Estratto della pagina -
━━━━━━━━━━━━━━━━━━━━

L'Iran ha firmato il trattato quando al potere c'era ancora lo Scià, ma il regime komeinista non lo ha mai ripudiato e tuttora afferma di volere dotarsi di tecnologie nucleari per poter produrre energia elettrica e per consentire al paese un salto nella capacità di sviluppo tecnologico. La Comunità internazionale, tuttavia, imputa all'Iran di avere eluso i controlli e per questo chiede che esso rinunci ad arricchire l'uranio. Una tale sanzione non è prevista dal trattato e comunque la risposta più ragionevole sembrerebbe la richiesta di controlli più stringenti e non suscettibili di essere elusi, come, del resto, si fece con Saddam, ottenendo il risultato desiderato.

━━━━━━━━━━━━━━━━━━━━

Consegne da svolgere -
- A) Riporta tutti i soggetti politici (Stati, governanti, regimi, organismi) nominati nell'estratto sull'Iran e il trattato nucleare.
- B) Nell'estratto sull'Iran e il trattato nucleare, a che cosa la Comunità internazionale chiede che l'Iran rinunci?
- C) Traduci in inglese questa frase dell'estratto sull'Iran e il trattato nucleare: "La Comunità internazionale, tuttavia, imputa all'Iran di avere eluso i controlli e per questo chiede che esso rinunci ad arricchire l'uranio."

Voci elencate -
━━━━━━━━━━━━━━━━━━━━

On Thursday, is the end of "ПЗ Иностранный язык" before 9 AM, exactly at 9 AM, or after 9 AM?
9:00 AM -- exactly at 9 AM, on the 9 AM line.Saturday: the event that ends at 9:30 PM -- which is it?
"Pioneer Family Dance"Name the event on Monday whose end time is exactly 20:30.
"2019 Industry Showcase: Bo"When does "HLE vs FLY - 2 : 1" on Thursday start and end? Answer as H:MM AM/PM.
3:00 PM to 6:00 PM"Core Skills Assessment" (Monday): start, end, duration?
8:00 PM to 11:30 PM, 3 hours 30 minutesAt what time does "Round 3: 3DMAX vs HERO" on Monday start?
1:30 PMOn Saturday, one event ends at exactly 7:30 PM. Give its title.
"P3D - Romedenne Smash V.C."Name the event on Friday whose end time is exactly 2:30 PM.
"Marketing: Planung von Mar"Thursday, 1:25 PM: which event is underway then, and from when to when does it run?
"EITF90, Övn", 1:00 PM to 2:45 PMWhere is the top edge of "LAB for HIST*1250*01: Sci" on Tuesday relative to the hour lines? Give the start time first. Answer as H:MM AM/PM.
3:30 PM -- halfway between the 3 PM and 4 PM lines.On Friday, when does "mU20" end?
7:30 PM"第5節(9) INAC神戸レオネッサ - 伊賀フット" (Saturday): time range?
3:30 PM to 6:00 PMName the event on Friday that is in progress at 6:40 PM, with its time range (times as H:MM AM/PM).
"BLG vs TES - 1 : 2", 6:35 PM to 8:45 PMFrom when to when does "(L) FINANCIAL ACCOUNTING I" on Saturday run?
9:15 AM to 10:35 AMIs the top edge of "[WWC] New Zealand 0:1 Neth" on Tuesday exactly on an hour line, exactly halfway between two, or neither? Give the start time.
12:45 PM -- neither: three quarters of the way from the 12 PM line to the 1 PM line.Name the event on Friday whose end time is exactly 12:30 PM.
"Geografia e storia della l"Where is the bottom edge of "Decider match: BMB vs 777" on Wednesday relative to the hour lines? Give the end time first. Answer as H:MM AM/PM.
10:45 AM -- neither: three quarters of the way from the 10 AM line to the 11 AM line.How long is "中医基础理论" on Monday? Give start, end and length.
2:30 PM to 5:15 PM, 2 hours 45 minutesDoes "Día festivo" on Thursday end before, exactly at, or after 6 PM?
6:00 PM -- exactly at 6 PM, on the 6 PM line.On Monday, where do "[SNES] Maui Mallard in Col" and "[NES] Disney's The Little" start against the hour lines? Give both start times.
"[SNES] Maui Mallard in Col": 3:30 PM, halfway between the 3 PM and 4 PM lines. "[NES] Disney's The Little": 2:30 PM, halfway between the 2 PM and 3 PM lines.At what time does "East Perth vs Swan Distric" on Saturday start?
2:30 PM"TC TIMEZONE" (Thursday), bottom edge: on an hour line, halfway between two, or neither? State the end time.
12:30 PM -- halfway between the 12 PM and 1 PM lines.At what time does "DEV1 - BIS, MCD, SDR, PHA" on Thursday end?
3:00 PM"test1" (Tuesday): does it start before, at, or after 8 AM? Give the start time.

━━━━━━━━━━━━━━━━━━━━

Risposte in ordine -
- A) l'Iran, lo Scià, il regime komeinista, la Comunità internazionale, Saddam

- B) Ad arricchire l'uranio.

- C) The international community, however, accuses Iran of having evaded the inspections and therefore demands that it give up enriching uranium.